Wednesday 13 February 2008

Wiki as a Knowledge Management Tool


My research has been focused on the collaboration and knowledge sharing elements of knowledge management in the enterprise. One of the key parts of this is to map what the enterprise wiki pilot is achieving against the basic knowledge cycle I started with when I began my first MSc (I have just started my second!).
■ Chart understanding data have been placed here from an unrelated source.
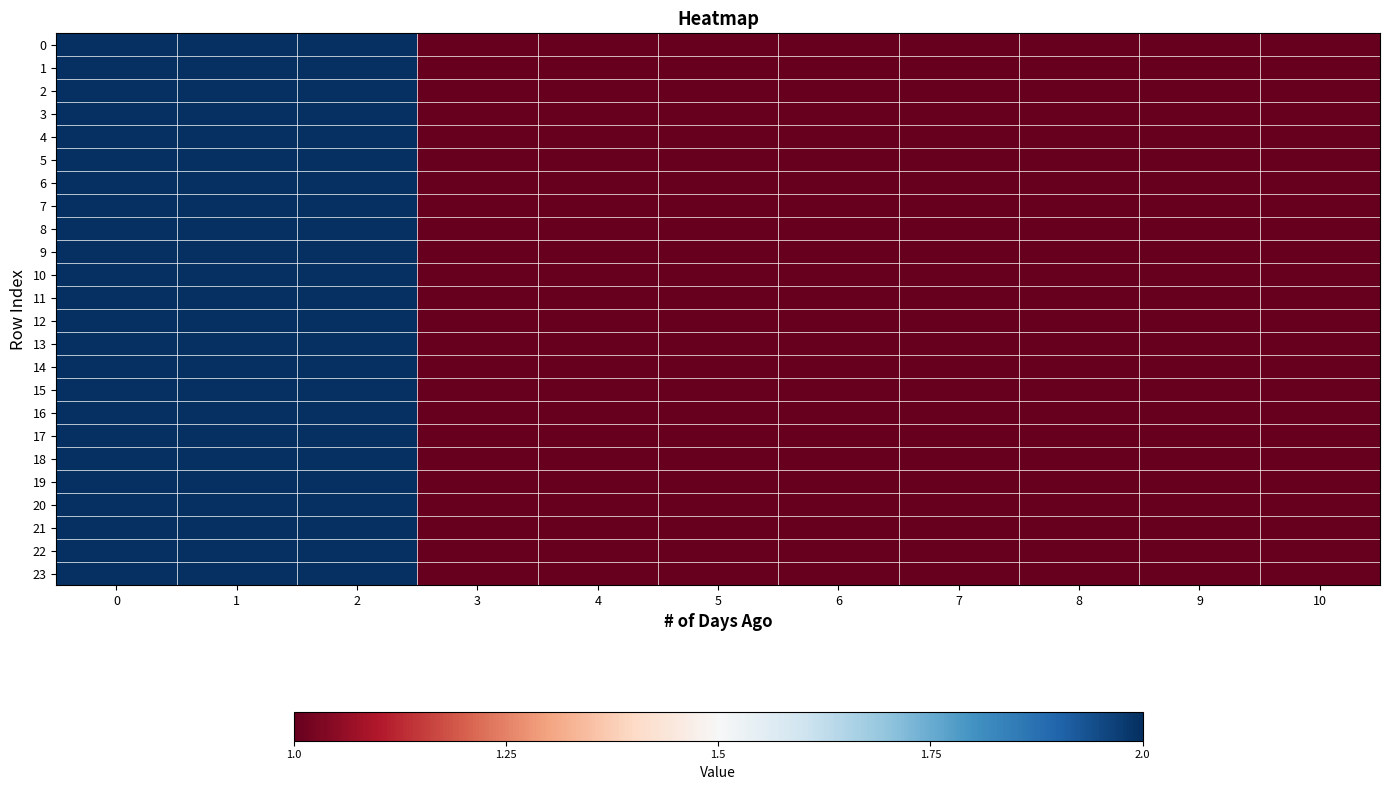

What is the minimum value shown in the chart?

1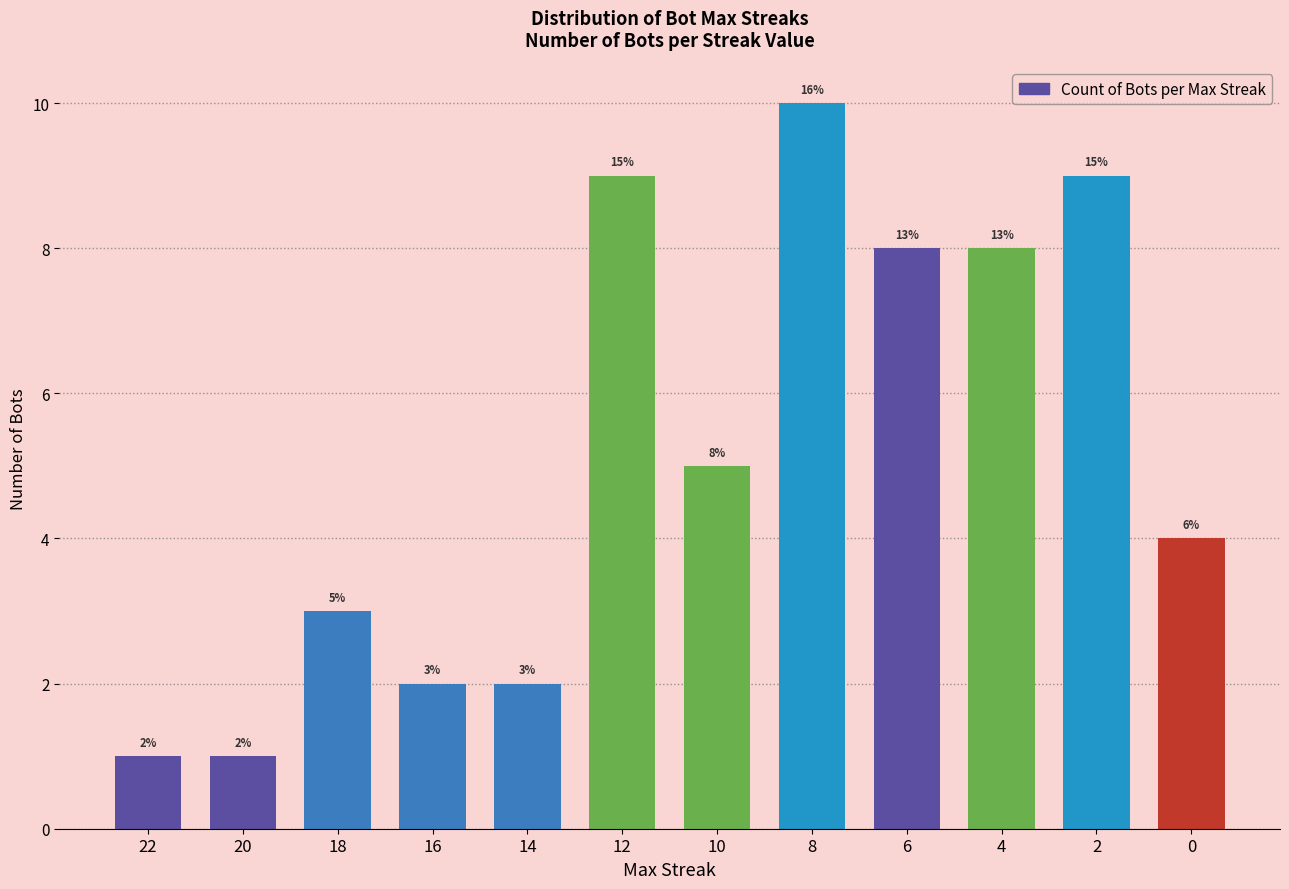

What is the maximum value shown in the chart?

10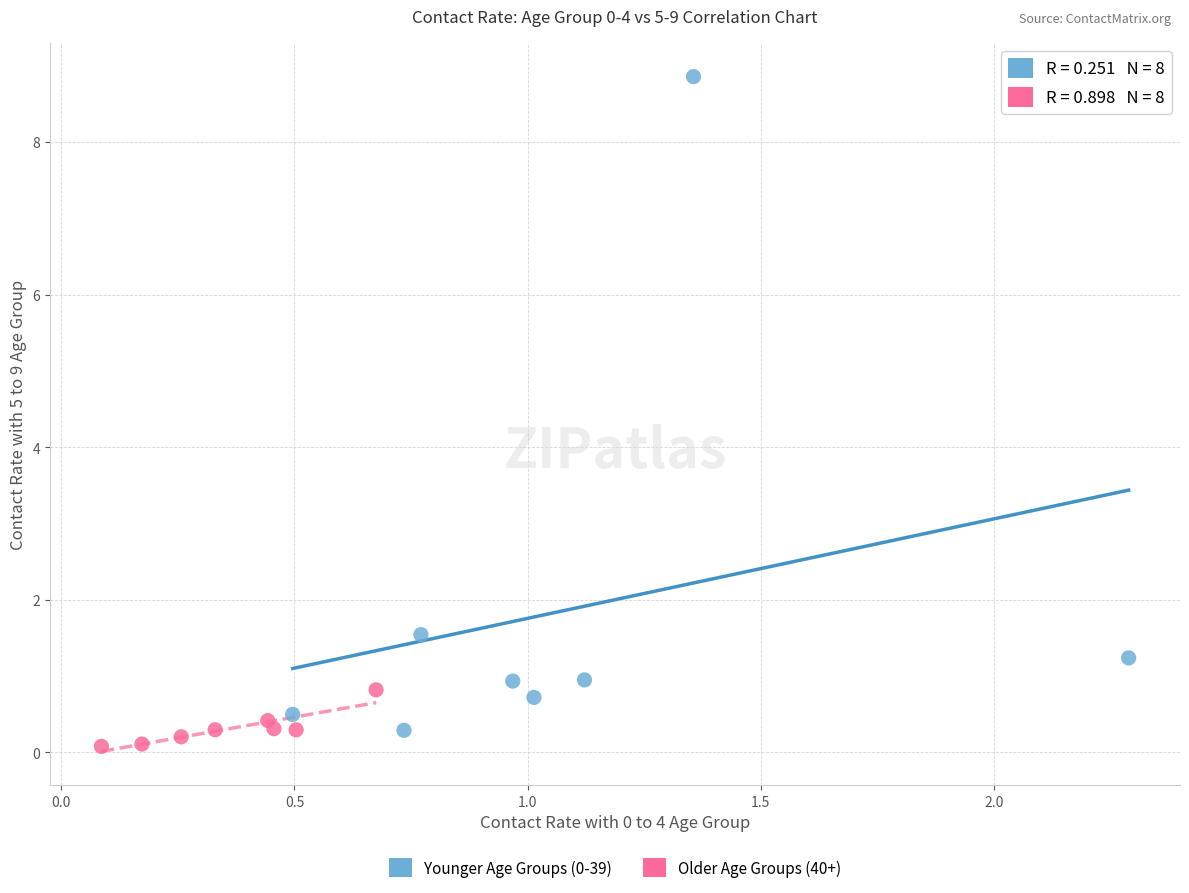

Which series has the widest spread of Y values?

Younger Age Groups (0-39)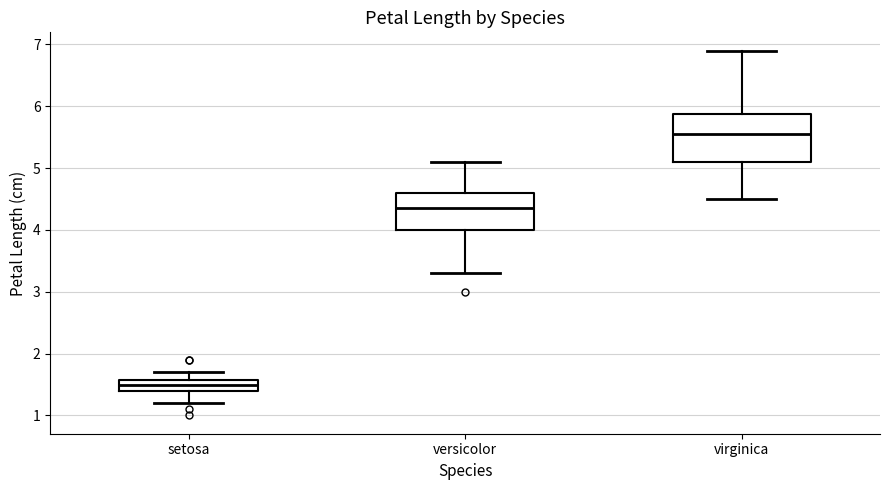

Reading left to right, read every box against the y-axis: the position of its median line, the range the box covers, and the ends of its whiskers. The values are not printed on the chart, so give them approximately, as read against the axis.

setosa: median 1.5, box 1.4 to 1.6, whiskers 1.2 to 1.7
versicolor: median 4.4, box 4.0 to 4.6, whiskers 3.3 to 5.1
virginica: median 5.6, box 5.1 to 5.9, whiskers 4.5 to 6.9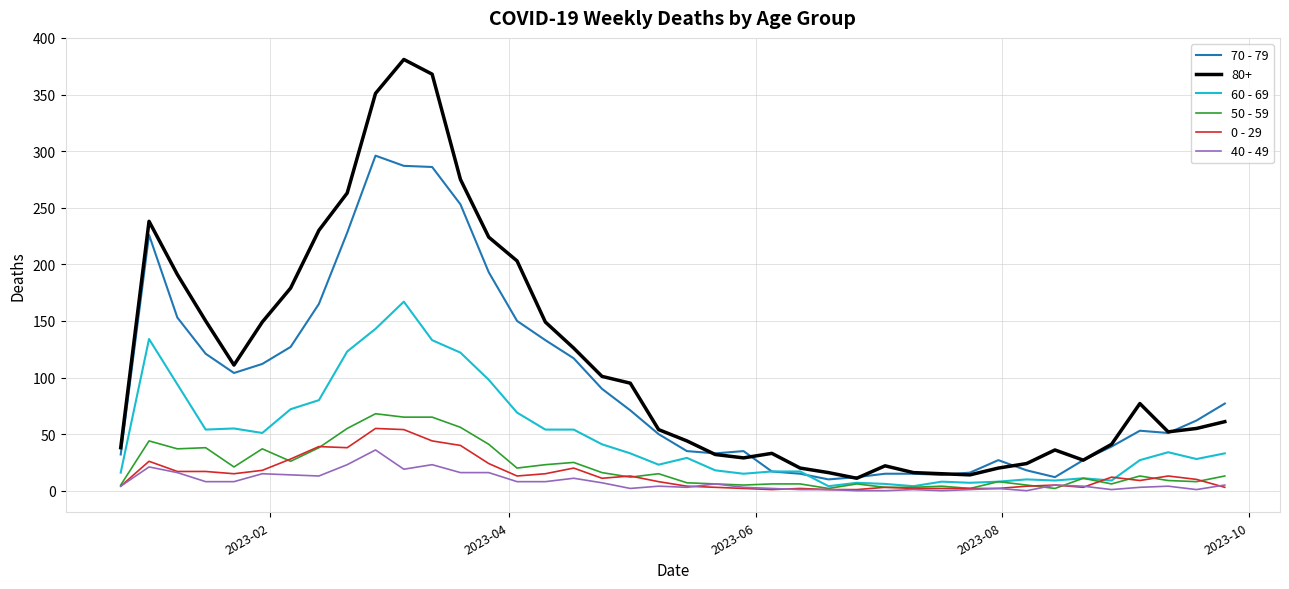

What is the difference between the second highest and minimum values in the 70 - 79 series?

277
So, looking at the 4 elements of the KM cycle above:

Find
Wiki use in the enterprise allows you to combine the knowledge of many teams into one larger, community knowledge base. This gives the users a "place" or "home" for their contributions where they know that they can be easily used by others.

Organise
Wiki spaces in products like Confluence & Socialtext are hierarchicaly structured in the parent-child page relationship which makes them easy to understand and to administer. Additional features such as tagging, breadcrumb navigation and powerful contextual search makes information retrieval much better than email + file shares. Some early responses with our wiki pilot have indicated that the benefits of having a web-based document sharing tool which can index-search attachments to provide a more powerful information retreival service is a very welcome addition to their job roles.

Share
Here is where the "Wiki Way" shines. There have been many groupware products in the past which have facilitated centralised, web-based document management, but wiki's provide this with the important collaboration layer that web 2.0 enables on top. They are a much more intuitive environment to interact with and will be around for a long time, as your n-generation graduate intake will already be trained in these environments from their own social interactions on the web!

Use & Reuse
As is mentioned on Stan Garfield's Weekly Knowledge Management Blog this week - 3 major benfitis of KM are avioding redundant effort, avioding repeated mistakes and taking advantage of existing knowledge and expertise within your organisation. A collaborative working environment supported by wiki use can help deliver on some of these benefits.

It is easy to forget the base principles which are enabled by web 2.0 tools when put to use in a business environment. We must be able to recognise the simple goals which culture and technology in the past have prohibited. A changing world with more and more distributed and virtual teams require organisations to provide its knowledge workers with tools which facilitate distributed and virtual collaboration.